- Data to process:
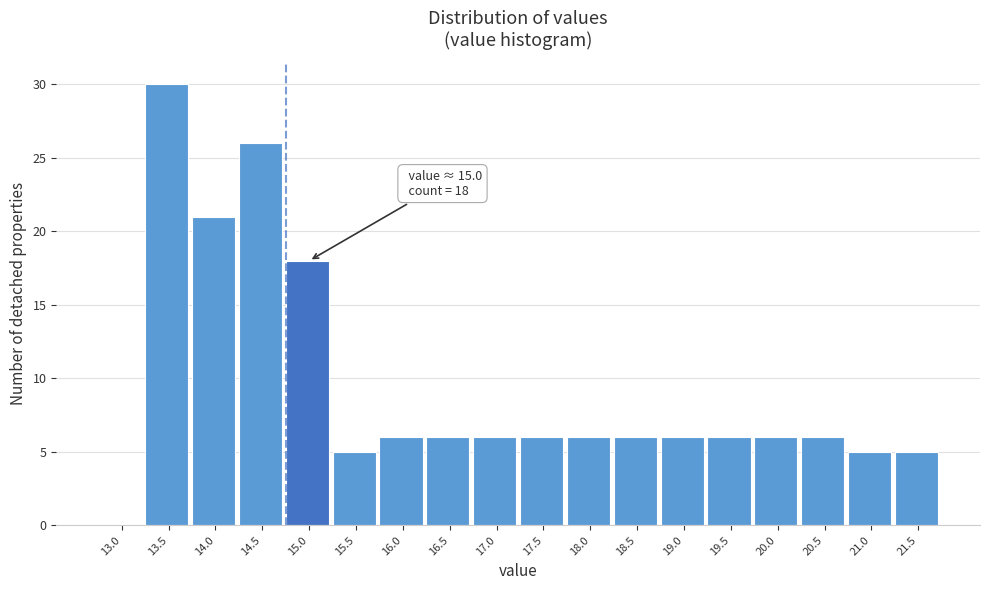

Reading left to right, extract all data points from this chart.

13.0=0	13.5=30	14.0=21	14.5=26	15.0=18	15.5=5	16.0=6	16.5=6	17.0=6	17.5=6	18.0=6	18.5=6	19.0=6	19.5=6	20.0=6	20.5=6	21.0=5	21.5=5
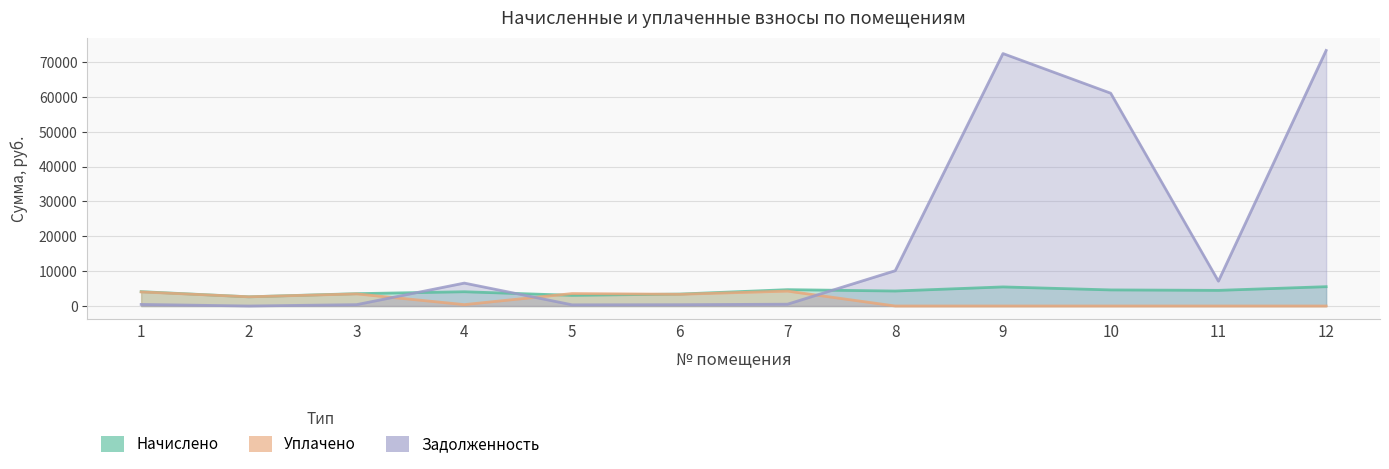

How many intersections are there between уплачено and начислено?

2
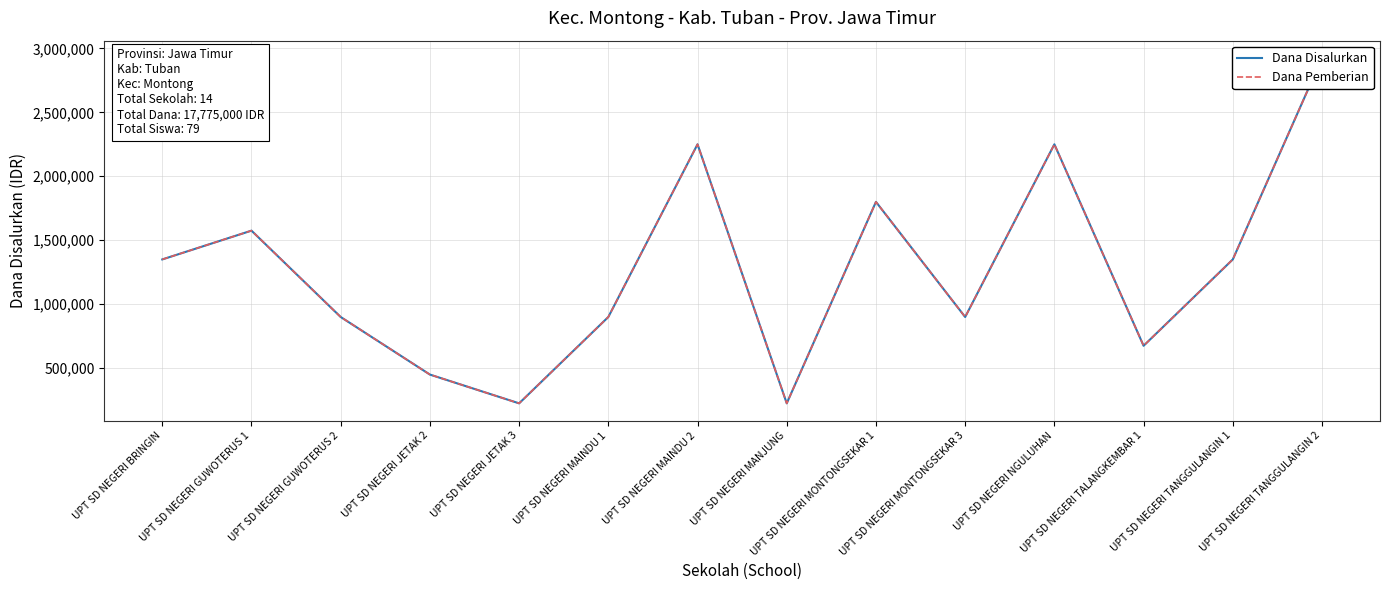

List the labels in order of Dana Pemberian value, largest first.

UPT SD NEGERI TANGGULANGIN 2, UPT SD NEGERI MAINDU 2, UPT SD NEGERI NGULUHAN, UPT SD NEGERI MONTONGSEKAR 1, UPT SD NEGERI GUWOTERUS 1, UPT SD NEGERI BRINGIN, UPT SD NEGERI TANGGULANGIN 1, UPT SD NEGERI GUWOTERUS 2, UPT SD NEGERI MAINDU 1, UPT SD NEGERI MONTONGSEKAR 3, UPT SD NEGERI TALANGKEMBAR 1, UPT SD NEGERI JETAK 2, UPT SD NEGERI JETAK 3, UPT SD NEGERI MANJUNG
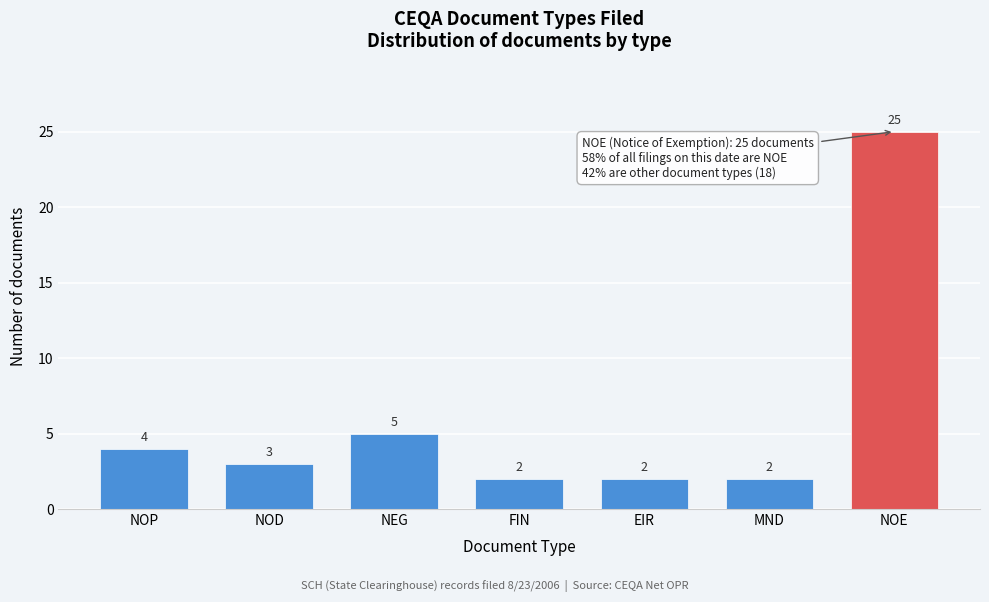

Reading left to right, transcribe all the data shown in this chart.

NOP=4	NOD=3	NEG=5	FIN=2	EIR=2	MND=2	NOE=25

- Task to complete:
Copy the listing again from the line containing "Reading left to right, transcribe" through the end of the listing. Replace "transcribe" with "list" and leave everything else unchanged.

- Solution:
Reading left to right, list all the data shown in this chart.

NOP=4	NOD=3	NEG=5	FIN=2	EIR=2	MND=2	NOE=25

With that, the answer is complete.